お前ら韓国が軍事独裁政権だった事実を忘れすぎ - 捨身成仁日記 炎と激情の豆知識ブログ!

こちらで批判的に紹介されているコピペが、いかに韓国が(日本と異なり)政情不安な国であるか、あるいは、指導者の資質に問題がある国かを印象付けるため、それだけのために作成されたものであるのは明らかだ。

しかし、こうして日本と韓国と単に対照的に並べるのは、極めて非歴史的な観点だと思う。id:buyobuyoさんは、韓国がかつて軍事独裁政権だったことを指摘しているが、それは第二次世界大戦後の東アジア世界の構造と深く関わっている。

その大筋を以下に記す。日本は敗戦後、占領され、GHQにより非軍事化された。このとき、米国は東アジアでのパートナーとなるのは蒋介石の中国だと考えていた。しかし、1949年の中国革命により、この東アジア戦略は根本から覆される。

また、中国革命の成功は、北朝鮮による南進・統一戦争へと連続していく。こうした事態に対応して、非軍事化されたはずの日本では警察予備隊、さらには自衛隊が組織されることになる。日本では「逆コース」という言葉が生まれたが、反ファシズムと同時に反共を掲げる米国としては、非軍事化から再軍備への変化は「転換」というよりも、当然の帰結だとする見方もある。

こうして、日本は被占領・非軍事化状態から急速に対米講和に進み、日米安保体制に組み込まれていく(米国側にとっては、日本との講和後も米軍が継続して日本に駐留することが必要だった)。

これより先の1948年、分断体制下にあった朝鮮半島の南半分では、米国が分断体制の固定化につながる南朝鮮だけの単独選挙を実施しようとした。
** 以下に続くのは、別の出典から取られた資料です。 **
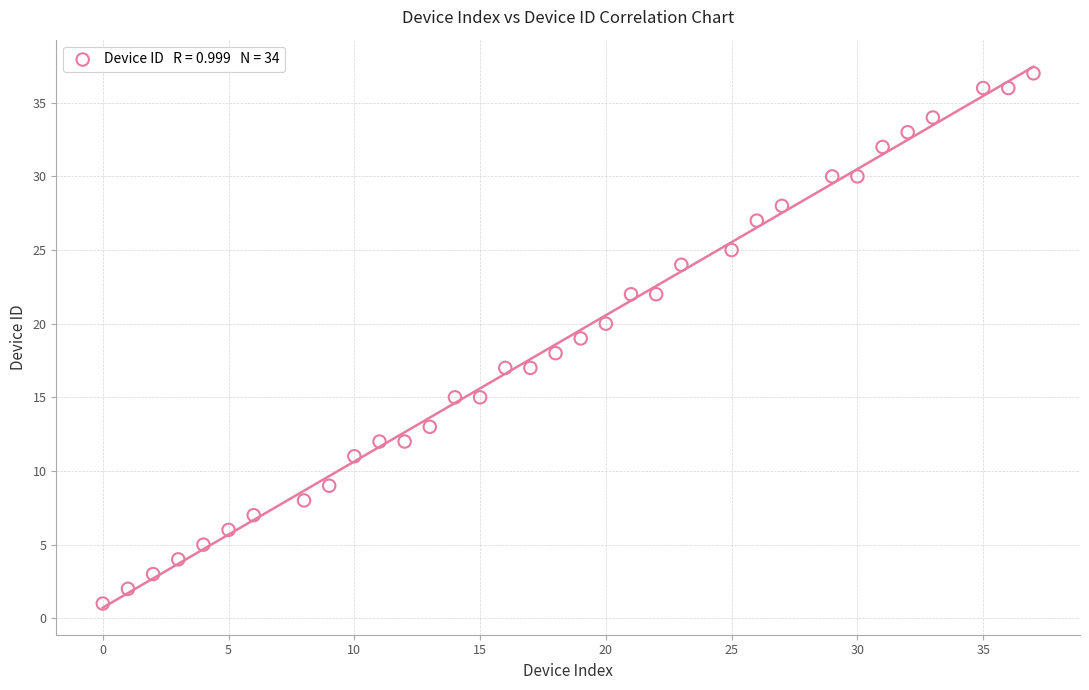

What is the range of X values (max minus min)?

37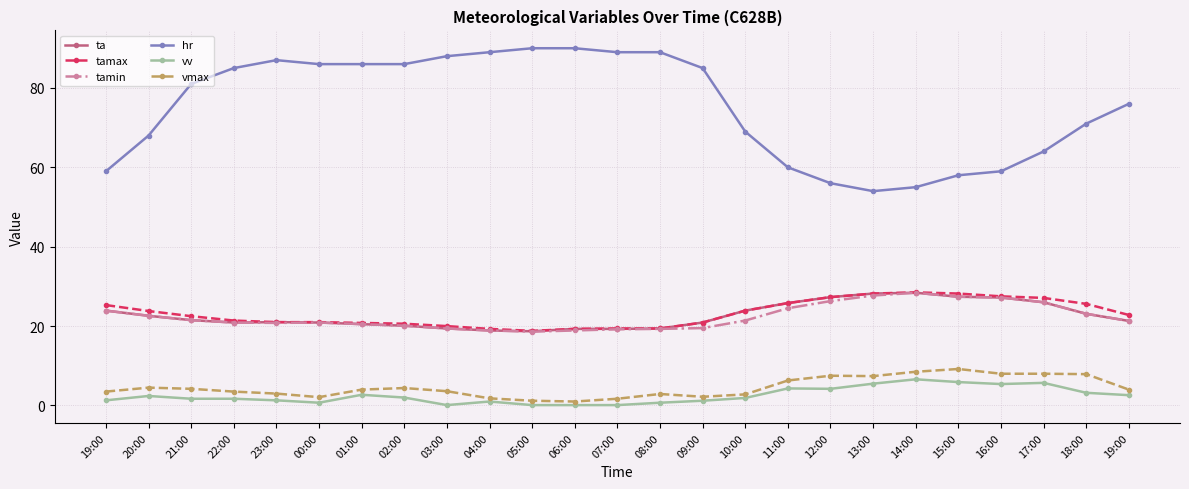

How many distinct data groups are displayed?

6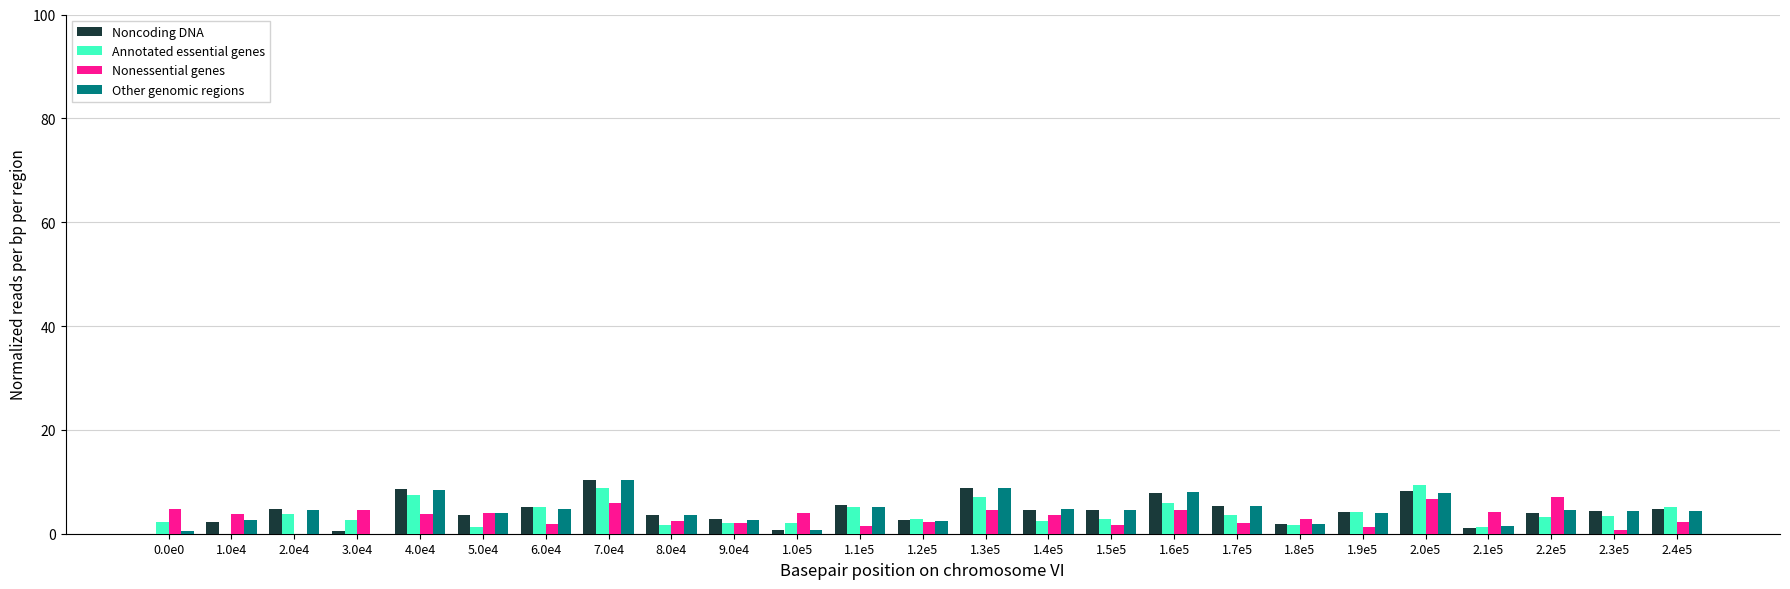

What is the sum of all Noncoding DNA values?

110.3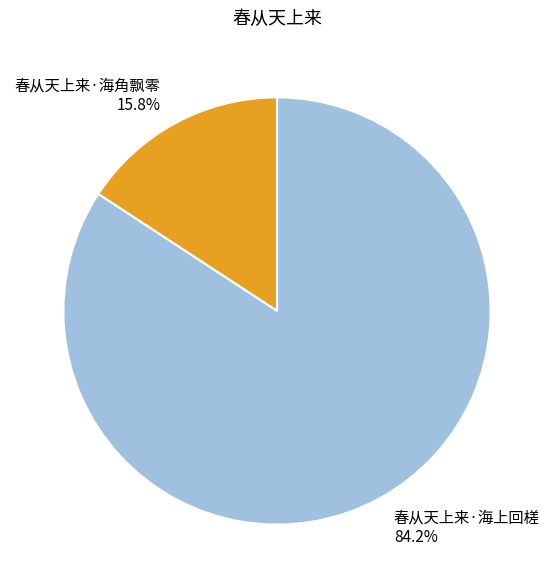

How many segments does this pie chart have?

2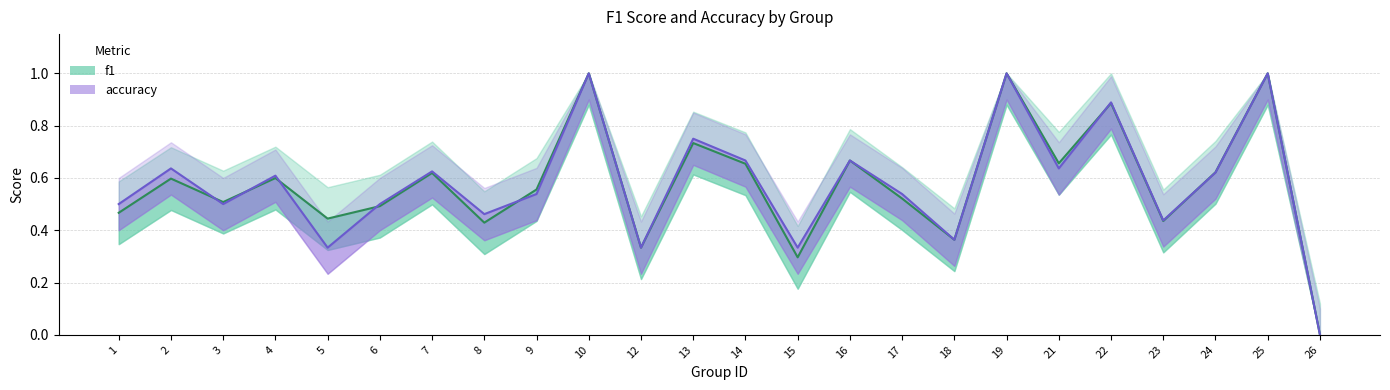

Which category has the highest value in the f1 series?

10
これに反対する左派や農民が、米国の後押しを受けた軍事独裁政権により弾圧・虐殺された(たとえば済州島4・3事件)。つまり米国は、反共政策を進めるために、韓国では独裁政権を後押しし、民主化を抑圧したのだ。

ベトナム戦争が本格化すると、米国の斡旋で日韓国交が正常化される。これも、日米韓による安全保障体制の構築を目的としていた。米国は韓国軍のベトナム派遣を必要とし、朴正熙政権も派兵により米国からの支援を厚くしてもらおうと考えていた。さらに米国は韓国への援助を日本に肩代わりさせようとし、日本は韓国への経済進出、漁業権問題解決を目論んでおり、米国に対して沖縄の早期返還を有利にする意図もあって、早期妥結を目指していた。
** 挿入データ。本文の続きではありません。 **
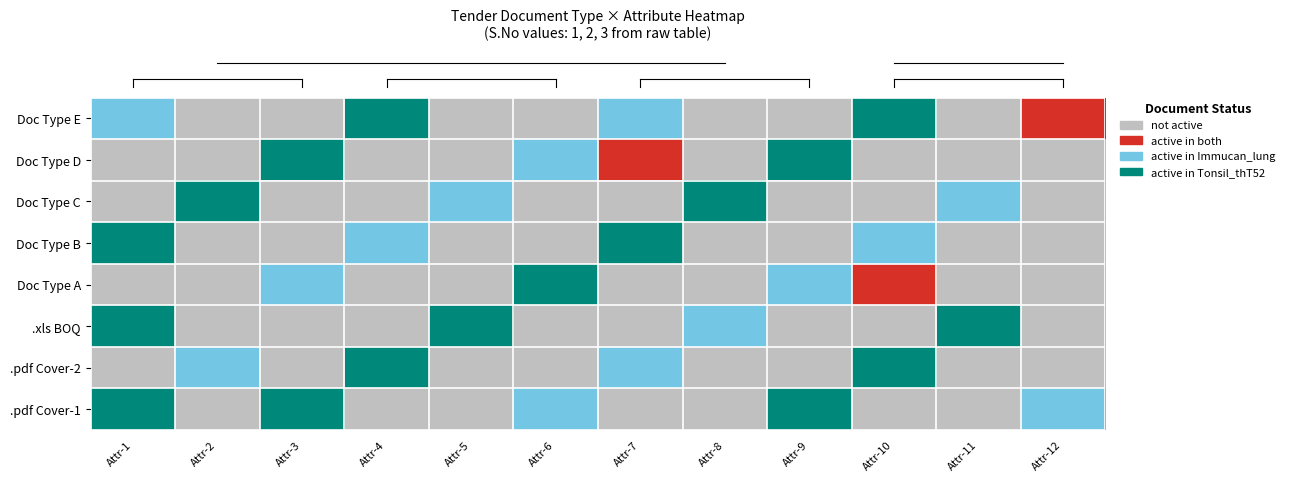

At how many categories does at least one series exceed 0?

12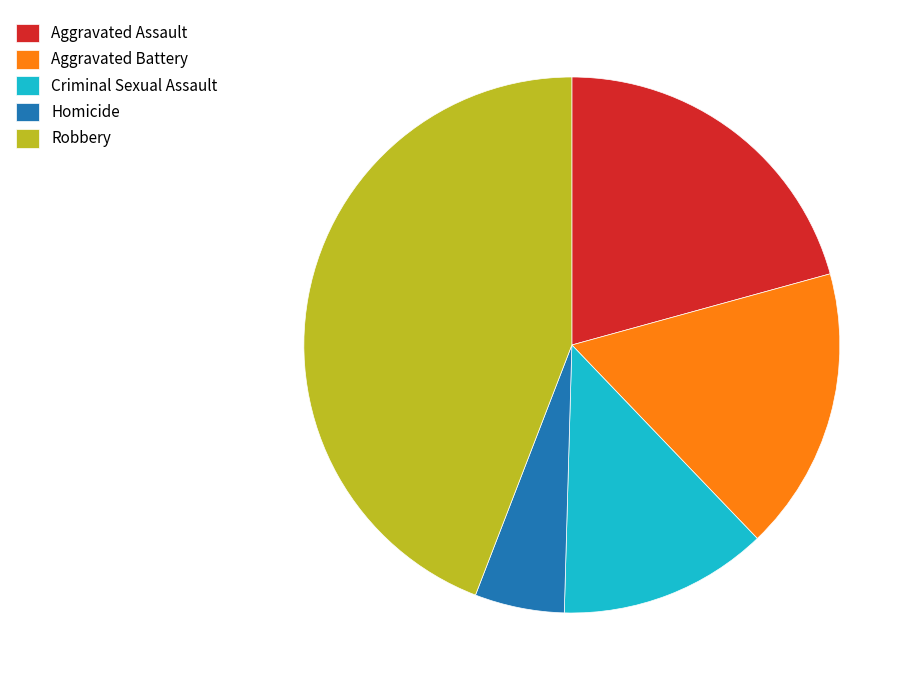

How many slices are in this pie chart?

5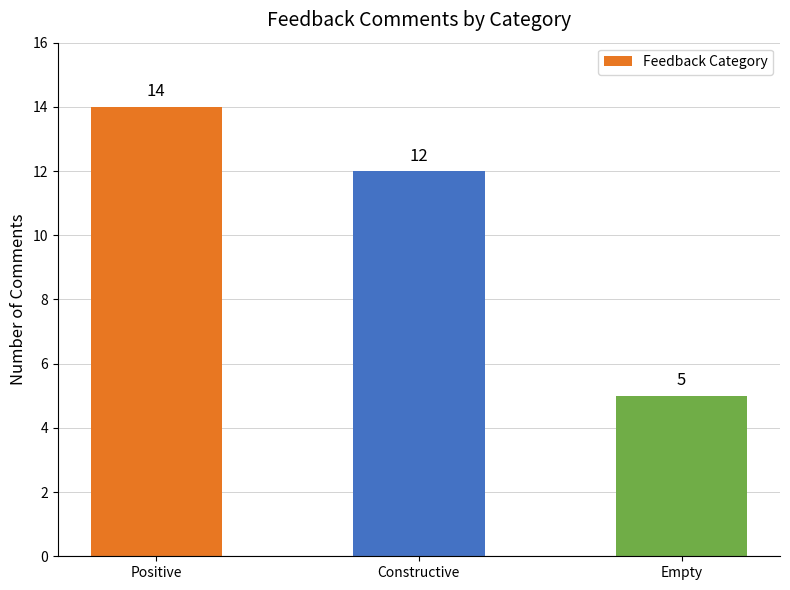

What is the greatest value displayed?

14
ちなみに、沖縄には敗戦後から現在まで一貫して米軍基地が置かれている。マッカーサー1947年、「沖縄人は日本人ではないから、沖縄に基地を置いても反対する日本人はいない」、「沖縄を米軍基地とすることは日本の安全を保障する」と述べている。つまり、本土の平和や安全は、沖縄を軍事基地化することによって保たれているのである。
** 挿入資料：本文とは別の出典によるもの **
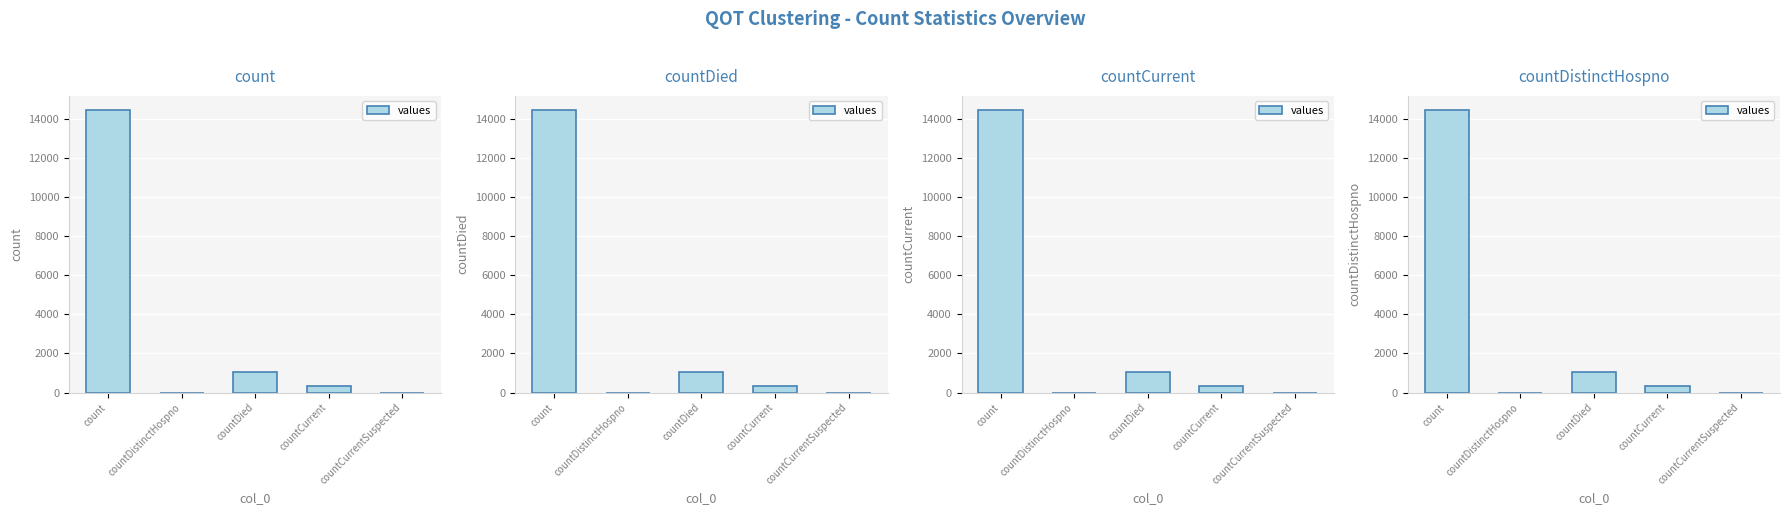

Between countCurrentSuspected and countCurrent, which is larger?

countCurrent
このように、一国史の束縛から離れてみると、そこには米国の東アジア戦略や、東アジアの冷戦構造が浮かび上がってくる。

韓国政権の動乱やスキャンダルも、ある程度までは日本の見かけ上の安定・平和と一体不可分のものであり、日本側が一方的に批判したり、笑いものにできる類の問題ではないのである。